Because of pressure from the masses, political figures and mass organisations, Suharto resigned, but the Suharto regime has not ended.
The appointment of B.J. Habibie as his replacement is still far from democracy and is no less than maintaining the regime.
His resignation was intended to cool the anger of the people. If he had refused to resign, the hatred of the people would have increased and been the trigger for even more people to spill into the streets. If the masses had continued to mobilise, it would not only have been the presidency that was lost, but also the system of the New Order government, his family's businesses and even his and his cronies' physical safety.
Suharto is the puppeteer, Habibie the puppet. Suharto will continue to control things from behind the scenes. Habibie can be used to manipulate the Islamic community.
Suharto once again has violated democracy, where the president must be determined by the People's Consultative Assembly [MPR], which is itself also a puppet, not elected. But choosing a loyal replacement through a special session of the MPR is uncertain, because the MPR can choose someone he does not want, although they would still be from the New Order.
Morally, Suharto does not need people who are clean; what is important is that he can control them. Habibie is no different from Suharto. Remember he is also a capitalist crony who owns many family businesses.

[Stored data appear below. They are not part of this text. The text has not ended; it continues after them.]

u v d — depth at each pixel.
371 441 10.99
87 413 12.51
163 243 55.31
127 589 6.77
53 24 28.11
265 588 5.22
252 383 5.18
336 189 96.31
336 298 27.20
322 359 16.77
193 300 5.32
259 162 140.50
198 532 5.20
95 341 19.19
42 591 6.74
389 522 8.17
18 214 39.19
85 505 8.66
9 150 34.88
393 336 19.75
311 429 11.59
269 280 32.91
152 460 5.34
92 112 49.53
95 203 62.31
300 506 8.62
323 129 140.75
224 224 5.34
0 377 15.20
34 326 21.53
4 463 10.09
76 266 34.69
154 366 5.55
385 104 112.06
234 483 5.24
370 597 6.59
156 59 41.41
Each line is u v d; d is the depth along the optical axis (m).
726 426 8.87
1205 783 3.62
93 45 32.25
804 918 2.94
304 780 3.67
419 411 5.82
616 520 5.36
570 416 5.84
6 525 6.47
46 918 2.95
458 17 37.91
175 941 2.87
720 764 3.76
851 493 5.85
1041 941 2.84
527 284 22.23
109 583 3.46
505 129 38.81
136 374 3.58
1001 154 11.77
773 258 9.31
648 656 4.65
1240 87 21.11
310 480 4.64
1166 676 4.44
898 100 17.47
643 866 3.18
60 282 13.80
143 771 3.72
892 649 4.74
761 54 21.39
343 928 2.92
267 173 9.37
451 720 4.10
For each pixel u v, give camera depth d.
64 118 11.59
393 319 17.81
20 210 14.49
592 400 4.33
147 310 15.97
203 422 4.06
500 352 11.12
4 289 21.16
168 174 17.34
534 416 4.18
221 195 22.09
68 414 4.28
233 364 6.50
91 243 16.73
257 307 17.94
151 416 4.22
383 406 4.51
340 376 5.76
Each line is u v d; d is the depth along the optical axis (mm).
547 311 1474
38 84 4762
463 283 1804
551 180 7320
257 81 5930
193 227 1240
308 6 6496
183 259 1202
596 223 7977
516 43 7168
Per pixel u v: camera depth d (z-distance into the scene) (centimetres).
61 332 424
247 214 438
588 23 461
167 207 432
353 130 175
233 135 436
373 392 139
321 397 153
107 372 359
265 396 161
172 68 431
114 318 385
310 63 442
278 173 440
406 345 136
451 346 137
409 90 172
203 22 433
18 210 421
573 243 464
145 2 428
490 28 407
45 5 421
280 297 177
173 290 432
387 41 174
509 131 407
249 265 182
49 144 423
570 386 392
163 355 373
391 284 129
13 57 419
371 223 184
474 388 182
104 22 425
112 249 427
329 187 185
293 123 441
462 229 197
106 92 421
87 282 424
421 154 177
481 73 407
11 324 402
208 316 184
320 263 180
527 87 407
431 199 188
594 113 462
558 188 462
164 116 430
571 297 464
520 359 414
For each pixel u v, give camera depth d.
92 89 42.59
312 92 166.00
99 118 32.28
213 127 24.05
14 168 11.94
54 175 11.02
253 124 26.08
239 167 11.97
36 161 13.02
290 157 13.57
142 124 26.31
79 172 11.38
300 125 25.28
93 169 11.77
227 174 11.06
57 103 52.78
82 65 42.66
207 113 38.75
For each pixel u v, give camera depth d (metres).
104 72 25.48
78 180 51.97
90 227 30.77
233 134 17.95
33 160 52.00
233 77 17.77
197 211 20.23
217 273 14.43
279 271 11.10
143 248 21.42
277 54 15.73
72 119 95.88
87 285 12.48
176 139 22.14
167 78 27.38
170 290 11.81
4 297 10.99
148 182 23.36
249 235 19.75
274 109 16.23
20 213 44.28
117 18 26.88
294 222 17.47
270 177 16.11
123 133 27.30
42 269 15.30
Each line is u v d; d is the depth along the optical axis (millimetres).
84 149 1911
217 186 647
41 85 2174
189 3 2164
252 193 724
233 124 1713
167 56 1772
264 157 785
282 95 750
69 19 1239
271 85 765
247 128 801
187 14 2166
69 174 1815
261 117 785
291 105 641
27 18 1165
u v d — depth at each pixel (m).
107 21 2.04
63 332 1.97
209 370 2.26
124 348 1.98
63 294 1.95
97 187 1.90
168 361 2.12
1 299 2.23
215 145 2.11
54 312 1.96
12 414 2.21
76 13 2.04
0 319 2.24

Furthermore, the military guaranteed to protect Suharto. This indicates that the Suharto clique is still solid and fully under his control. The huge demonstrations pushed a number of Suharto's supporters to demand that he step down. But Suharto's power is still intact.
The regime has no legitimacy in the eyes of the people. They [the regime] are aware of this, which is why they retreated. They are looking for an opportunity to counterattack against the democratic movement. When will it be done? When people's anger has subsided. Suharto's military miscalculated when they shot dead six students at Trisakti University. Suharto wants to avoid this.
General Wiranto also indicated his loyalty to the ex-president and Habibie. Unfortunately, there are still pro-democracy activists who dream that the military will support change. There are even those who are so naive they believe that there will be no change without military support.
The battle on May 14, at the very least, pushed through change without military help. While the military are still solid, do we still hope that they will support change?
Compared to the corrupt and boot licking officials such as Harmoko [parliamentary speaker] and Abdul Latief [who recently resigned as minister of labour], the military is far more conservative, more "anti-change". Harmoko and Abdul Latief could be pressured to push Suharto to step down. But the military — except for those officers who are outside of Suharto's control — are robots.
The appointment of Habibie as president must not lessen the struggle. There is no indication that Suharto or the New Order has begun to carry out reform. What has been done is to check the demands for reform, to give the illusion that the masses have calmed down.
The mass demands have yet to be fulfilled:
1. withdrawal of the 1985 five repressive political laws; 2. abolishing the dual role of the military; 3. the accountability and trial of Suharto; 4. nationalisation of Suharto's and cronies' companies; 5. nationalisation of the wealth produced by corruption; 6. holding new elections which are multiparty, free and democratic; 7. freeing of all political prisoners.
Don't let the appointment of Habibie manipulate the people's consciousness. Total reform, not half-hearted reform! And the road to total reform must be fully controlled by the people, so that it is not corrupted. Whoever carries it out, a people's council (by whatever name) must be formed by the people, not the regime.